University tuition is free in Scotland while students in England pay up to £9250 a year while those in Wales pay up to £9000.

The SNP’s education spokesperson Carol Monaghan said that this showed “no one can trust a word Keir Starmer says”.

“The Labour Party is looking more and more like a Tory tribute band as Keir Starmer lurches them even further to the right by ditching another one of his key election pledges.

“Pro-Brexit Labour do not want to re-joining the European Union, no matter the economic consequences to Scotland.”

She also accused Starmer of already ditching his pledge to tax the highest earners in society and that he was “writing a manifesto straight from the Tory playbook”.

Monaghan also underlined the SNP’s continued commitment to providing free tuition to those across Scotland.

Pete Wishart echoed his colleague’s thoughts on Twitter, saying there is nothing about Labour “that distinguishes them from the Tories”.

Many took to social media to criticise the Labour leader. The SNP’s policy development convener Toni Giugliano told The National: “Another flagship Labour policy in the bin. Starmer and Sunak should consider a merger.
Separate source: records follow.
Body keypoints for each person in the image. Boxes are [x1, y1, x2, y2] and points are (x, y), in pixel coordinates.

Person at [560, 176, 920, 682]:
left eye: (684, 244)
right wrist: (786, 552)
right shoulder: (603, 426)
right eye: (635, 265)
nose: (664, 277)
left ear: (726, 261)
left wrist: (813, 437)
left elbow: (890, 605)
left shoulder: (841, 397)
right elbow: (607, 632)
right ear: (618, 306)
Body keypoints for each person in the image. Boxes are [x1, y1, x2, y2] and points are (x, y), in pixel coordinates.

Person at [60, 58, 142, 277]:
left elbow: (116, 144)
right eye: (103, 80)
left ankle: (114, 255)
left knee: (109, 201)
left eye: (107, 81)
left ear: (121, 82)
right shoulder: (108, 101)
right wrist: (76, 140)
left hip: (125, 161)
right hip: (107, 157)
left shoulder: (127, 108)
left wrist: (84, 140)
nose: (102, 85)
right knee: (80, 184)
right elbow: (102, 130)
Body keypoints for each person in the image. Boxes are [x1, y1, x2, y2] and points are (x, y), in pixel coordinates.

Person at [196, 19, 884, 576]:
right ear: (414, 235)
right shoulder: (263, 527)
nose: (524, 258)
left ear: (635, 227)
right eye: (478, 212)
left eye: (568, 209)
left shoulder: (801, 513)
“Labour are moving so far to the right they are indistinguishable from the Tories. But there’s also a question of integrity for Starmer – who is flip-flopping on every issue under the sun. 
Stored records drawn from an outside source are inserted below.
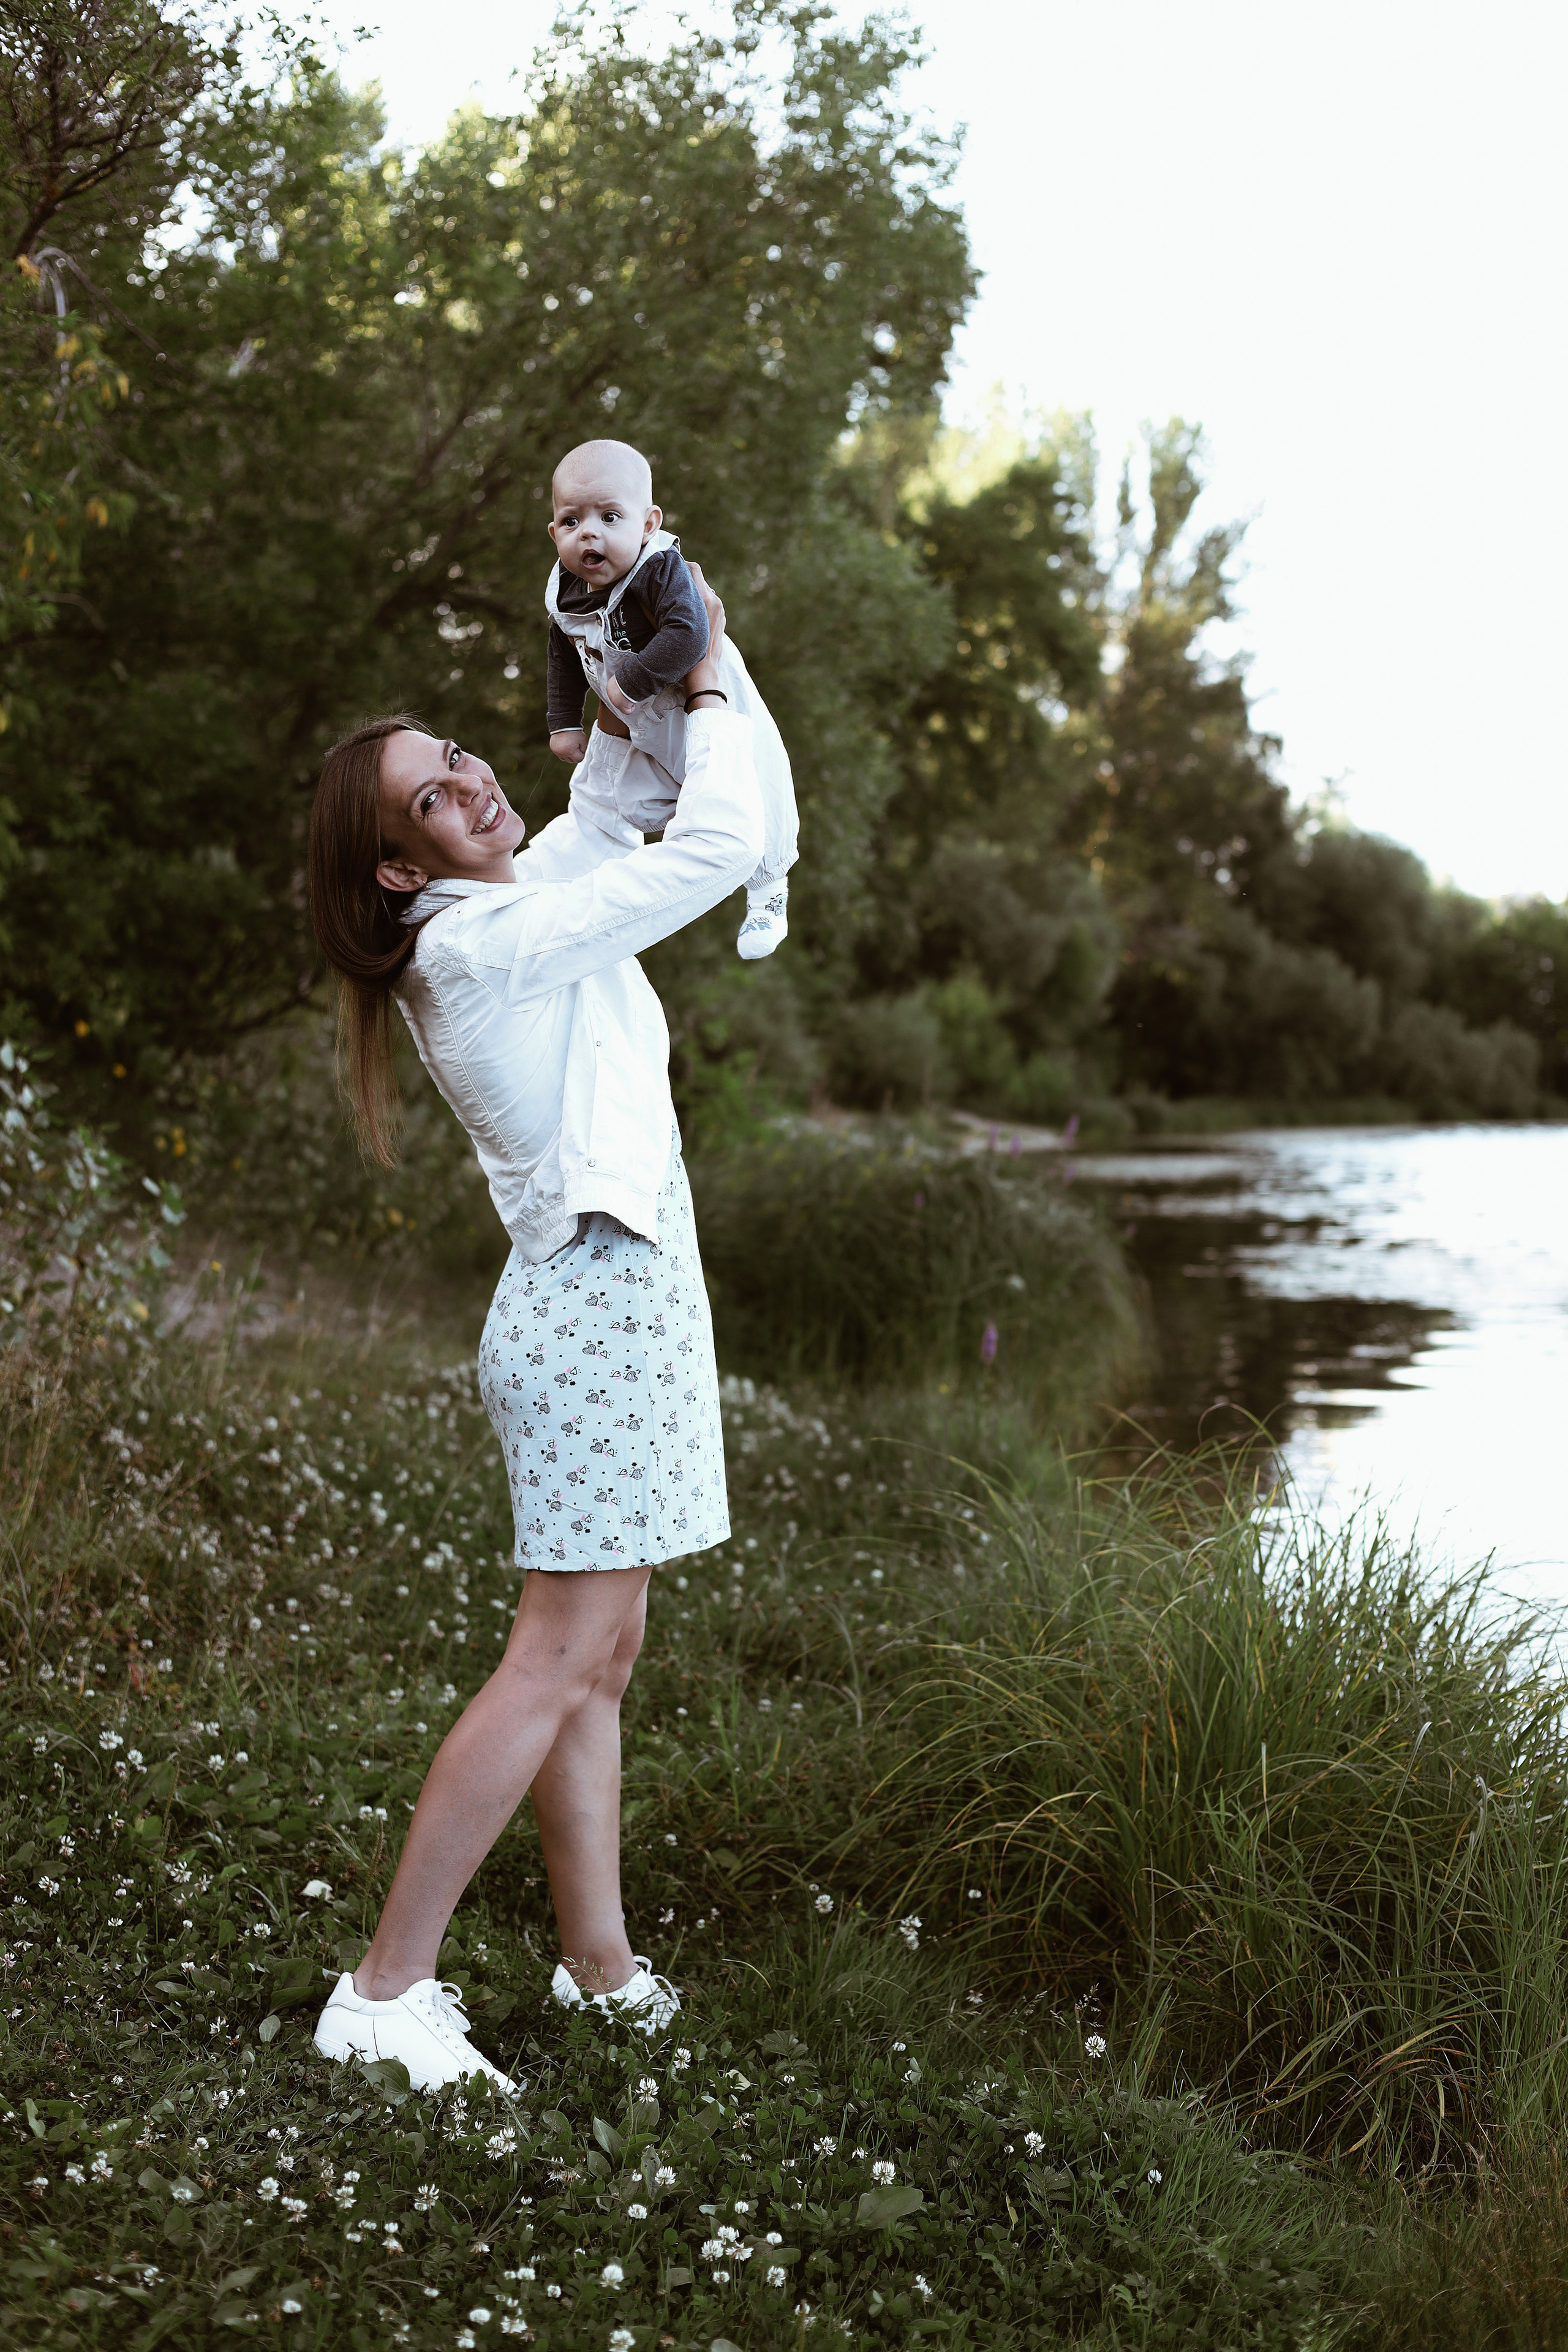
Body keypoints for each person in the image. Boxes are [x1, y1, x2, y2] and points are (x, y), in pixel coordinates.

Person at [304, 568, 758, 2095]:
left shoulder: (516, 902)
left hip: (613, 1300)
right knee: (554, 1656)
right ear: (392, 869)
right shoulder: (478, 946)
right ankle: (384, 1989)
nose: (471, 777)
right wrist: (701, 689)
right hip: (590, 1308)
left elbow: (619, 813)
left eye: (459, 754)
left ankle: (596, 1961)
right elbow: (719, 838)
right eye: (432, 792)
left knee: (601, 1655)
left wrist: (632, 662)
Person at [545, 437, 798, 960]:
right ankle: (701, 834)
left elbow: (690, 634)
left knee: (755, 782)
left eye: (610, 517)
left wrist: (631, 683)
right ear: (554, 533)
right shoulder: (567, 591)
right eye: (572, 522)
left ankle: (768, 889)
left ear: (648, 524)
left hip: (708, 700)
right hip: (647, 720)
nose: (589, 532)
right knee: (636, 800)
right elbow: (563, 651)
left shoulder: (659, 570)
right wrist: (563, 721)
“Labour can’t even commit to delivering the public services we’ve enjoyed in Scotland for years – like free tuition. 

“It’s clear that only the SNP is standing firm on progressive policies – and only the SNP can be trusted to deliver them.”

The Alba Party’s general secretary Christopher McEleny said the news was proof that the next General Election is a choice between “actual Tories” and “pretend Tories”.

The Conservative Party also hit out at Starmer with party chairman Greg Hands saying: “Everyone is getting back to work after the Bank Holiday weekend and Sir Keir is back to what he does best – flip flopping on a major issue.”